Check every line below, and copy those that include "running".

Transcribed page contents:
:::

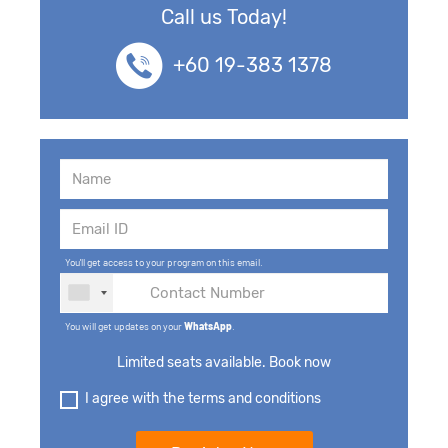
Call us Today!
+60 19-383 1378
You'll get access to your program on this email.
You will get updates on your
WhatsApp
.
Limited seats available. Book now
I agree with the terms and conditions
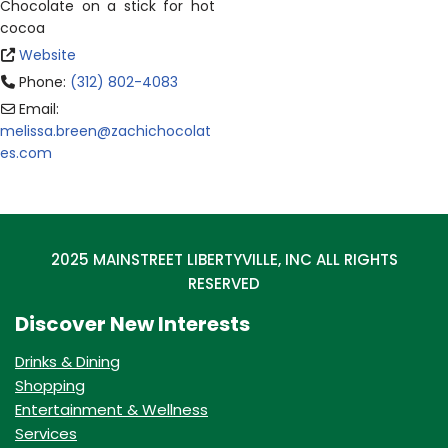
Chocolate on a stick for hot
cocoa
Website
Phone:
(312) 802-4083
Email:
melissa.breen
@
zachichocolat
es.com
2025 MAINSTREET LIBERTYVILLE, INC ALL RIGHTS
RESERVED
Discover New Interests
Drinks & Dining
Shopping
Entertainment & Wellness
Services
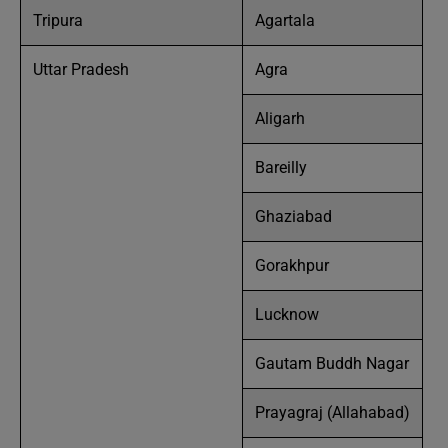
Tripura
Agartala
Uttar Pradesh
Agra
Aligarh
Bareilly
Ghaziabad
Gorakhpur
Lucknow
Gautam Buddh Nagar
Prayagraj (Allahabad)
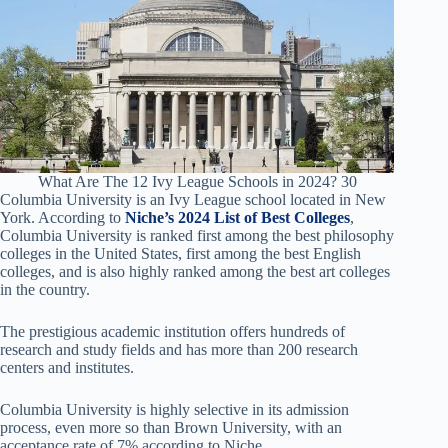
What Are The 12 Ivy League Schools in 2024? 30
Columbia University is an Ivy League school located in New
York. According to
Niche’s 2024 List of Best Colleges
,
Columbia University is ranked first among the best philosophy
colleges in the United States, first among the best English
colleges, and is also highly ranked among the best art colleges
in the country.
The prestigious academic institution offers hundreds of
research and study fields and has more than 200 research
centers and institutes.
Columbia University is highly selective in its admission
process, even more so than Brown University, with an
acceptance rate of 7% according to Niche.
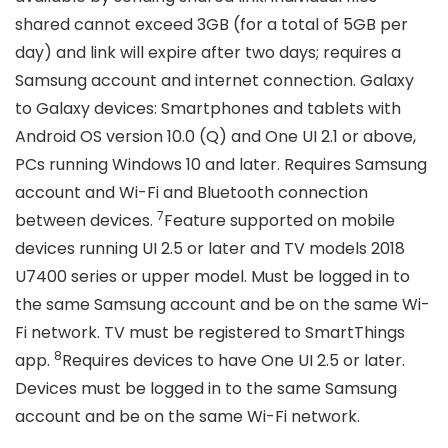
shared cannot exceed 3GB (for a total of 5GB per
day) and link will expire after two days; requires a
Samsung account and internet connection. Galaxy
to Galaxy devices: Smartphones and tablets with
Android OS version 10.0 (Q) and One UI 2.1 or above,
PCs running Windows 10 and later. Requires Samsung
account and Wi-Fi and Bluetooth connection
7
between devices.
Feature supported on mobile
devices running UI 2.5 or later and TV models 2018
U7400 series or upper model. Must be logged in to
the same Samsung account and be on the same Wi-
Fi network. TV must be registered to SmartThings
8
app.
Requires devices to have One UI 2.5 or later.
Devices must be logged in to the same Samsung
account and be on the same Wi-Fi network.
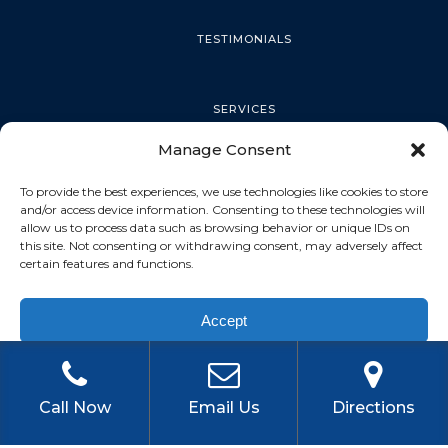
TESTIMONIALS
SERVICES
Manage Consent
PALM HARBOR
To provide the best experiences, we use technologies like cookies to store
and/or access device information. Consenting to these technologies will
allow us to process data such as browsing behavior or unique IDs on
this site. Not consenting or withdrawing consent, may adversely affect
TARPON SPRINGS
certain features and functions.
Accept
DUNEDIN
Privacy Policy
OLDSMAR
Call Now
Email Us
Directions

:::

■ YOUR SOLUTION
PCs running Windows 10 and later. Requires Samsung
devices running UI 2.5 or later and TV models 2018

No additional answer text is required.